**Exercise objective:** Write out the text that accompanies each of the items below, line by line and without any change, leaving the pictures out of your answer.

** Supplied records follows **

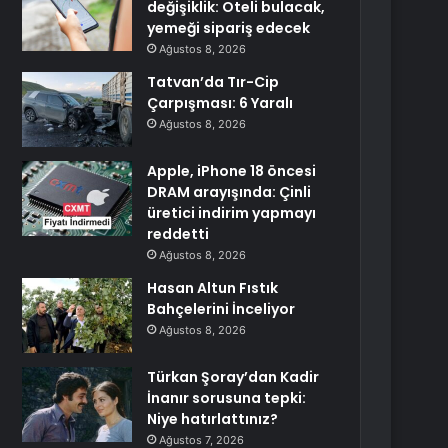
değişiklik: Oteli bulacak,
yemeği sipariş edecek
Ağustos 8, 2026
Tatvan’da Tır-Cip
Çarpışması: 6 Yaralı
Ağustos 8, 2026
Apple, iPhone 18 öncesi
DRAM arayışında: Çinli
üretici indirim yapmayı
reddetti
Ağustos 8, 2026
Hasan Altun Fıstık
Bahçelerini İnceliyor
Ağustos 8, 2026
Türkan Şoray’dan Kadir
İnanır sorusuna tepki:
Niye hatırlattınız?
Ağustos 7, 2026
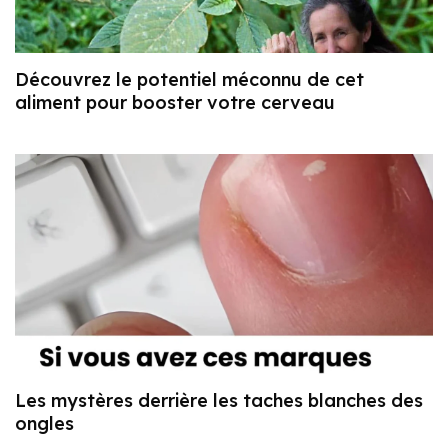
Découvrez le potentiel méconnu de cet
aliment pour booster votre cerveau
Les mystères derrière les taches blanches des
ongles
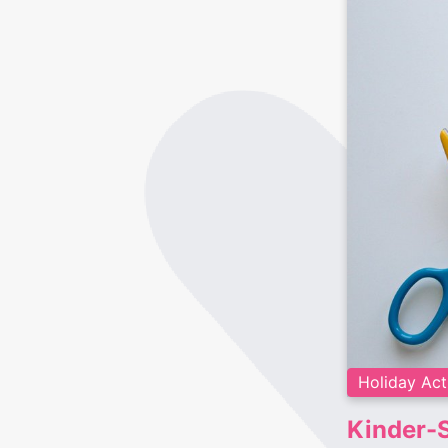
Holiday Acti
Kinder-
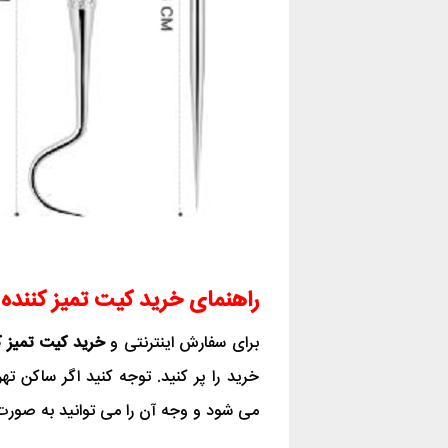
راهنمای خرید کیت تمیز کننده دندان 
برای سفارش اینترنتی و
خرید کیت تمیز ک
می شود و وجه آن را می توانید به صورت 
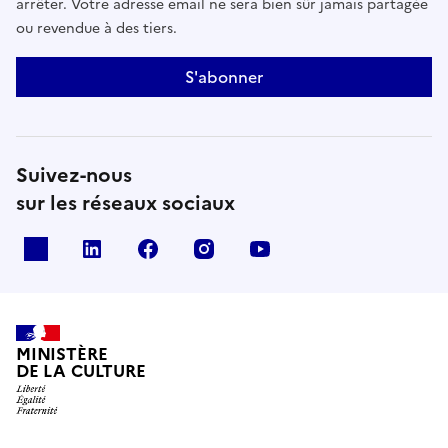
arrêter. Votre adresse email ne sera bien sûr jamais partagée
ou revendue à des tiers.
S'abonner
Suivez-nous
sur les réseaux sociaux
x
linkedin
facebook
instagram
youtube
MINISTÈRE
DE LA CULTURE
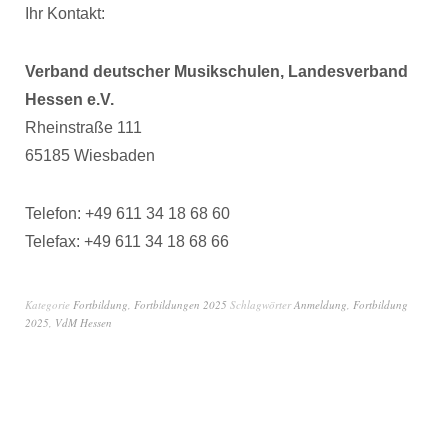
Ihr Kontakt:
Verband deutscher Musikschulen, Landesverband
Hessen e.V.
Rheinstraße 111
65185 Wiesbaden
Telefon: +49 611 34 18 68 60
Telefax: +49 611 34 18 68 66
Kategorie
Fortbildung
,
Fortbildungen 2025
Schlagwörter
Anmeldung
,
Fortbildung
2025
,
VdM Hessen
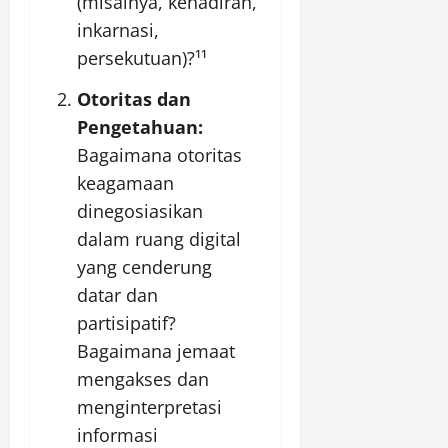
(misalnya, kehadiran,
inkarnasi,
persekutuan)?¹¹
Otoritas dan
Pengetahuan:
Bagaimana otoritas
keagamaan
dinegosiasikan
dalam ruang digital
yang cenderung
datar dan
partisipatif?
Bagaimana jemaat
mengakses dan
menginterpretasi
informasi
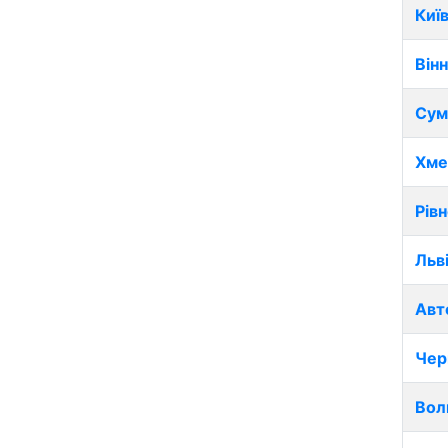
Киї
Він
Сум
Хме
Рів
Льв
Авт
Чер
Вол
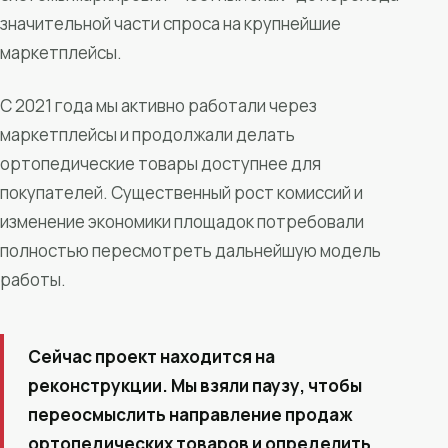
значительной части спроса на крупнейшие
маркетплейсы.
С 2021 года мы активно работали через
маркетплейсы и продолжали делать
ортопедические товары доступнее для
покупателей. Существенный рост комиссий и
изменение экономики площадок потребовали
полностью пересмотреть дальнейшую модель
работы.
Сейчас проект находится на
реконструкции. Мы взяли паузу, чтобы
переосмыслить направление продаж
ортопедических товаров и определить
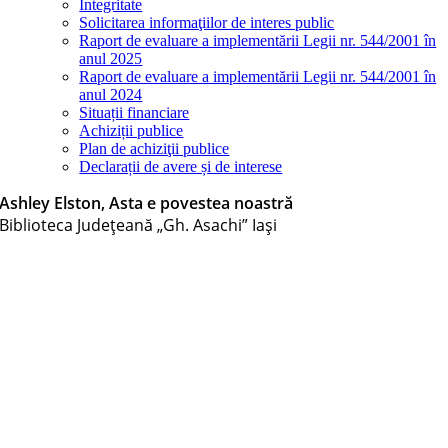
Integritate
Solicitarea informaţiilor de interes public
Raport de evaluare a implementării Legii nr. 544/2001 în
anul 2025
Raport de evaluare a implementării Legii nr. 544/2001 în
anul 2024
Situații financiare
Achiziții publice
Plan de achiziţii publice
Declarații de avere și de interese
Ashley Elston, Asta e povestea noastră
Biblioteca Judeţeană „Gh. Asachi” Iaşi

** End of Supplied records **

**Completed task:**
değişiklik: Oteli bulacak,
yemeği sipariş edecek
Ağustos 8, 2026
Tatvan’da Tır-Cip
Çarpışması: 6 Yaralı
Ağustos 8, 2026
Apple, iPhone 18 öncesi
DRAM arayışında: Çinli
üretici indirim yapmayı
reddetti
Ağustos 8, 2026
Hasan Altun Fıstık
Bahçelerini İnceliyor
Ağustos 8, 2026
Türkan Şoray’dan Kadir
İnanır sorusuna tepki:
Niye hatırlattınız?
Ağustos 7, 2026
Découvrez le potentiel méconnu de cet
aliment pour booster votre cerveau
Les mystères derrière les taches blanches des
ongles
Holiday Acti
Kinder-
راهنمای خرید کیت تمیز کننده دندان 
برای سفارش اینترنتی و
خرید کیت تمیز ک
می شود و وجه آن را می توانید به صورت 
arrêter. Votre adresse email ne sera bien sûr jamais partagée
ou revendue à des tiers.
S'abonner
Suivez-nous
sur les réseaux sociaux
x
linkedin
facebook
instagram
youtube
MINISTÈRE
DE LA CULTURE
Ihr Kontakt:
Verband deutscher Musikschulen, Landesverband
Hessen e.V.
Rheinstraße 111
65185 Wiesbaden
Telefon: +49 611 34 18 68 60
Telefax: +49 611 34 18 68 66
Kategorie
Fortbildung
,
Fortbildungen 2025
Schlagwörter
Anmeldung
,
Fortbildung
2025
,
VdM Hessen
(misalnya, kehadiran,
inkarnasi,
persekutuan)?¹¹
Otoritas dan
Pengetahuan:
Bagaimana otoritas
keagamaan
dinegosiasikan
dalam ruang digital
yang cenderung
datar dan
partisipatif?
Bagaimana jemaat
mengakses dan
menginterpretasi
informasi
Киї
Він
Сум
Хме
Рів
Льв
Авт
Чер
Вол
значительной части спроса на крупнейшие
маркетплейсы.
С 2021 года мы активно работали через
маркетплейсы и продолжали делать
ортопедические товары доступнее для
покупателей. Существенный рост комиссий и
изменение экономики площадок потребовали
полностью пересмотреть дальнейшую модель
работы.
Сейчас проект находится на
реконструкции. Мы взяли паузу, чтобы
переосмыслить направление продаж
ортопедических товаров и определить
Integritate
Solicitarea informaţiilor de interes public
Raport de evaluare a implementării Legii nr. 544/2001 în
anul 2025
Raport de evaluare a implementării Legii nr. 544/2001 în
anul 2024
Situații financiare
Achiziții publice
Plan de achiziţii publice
Declarații de avere și de interese
Ashley Elston, Asta e povestea noastră
Biblioteca Judeţeană „Gh. Asachi” Iaşi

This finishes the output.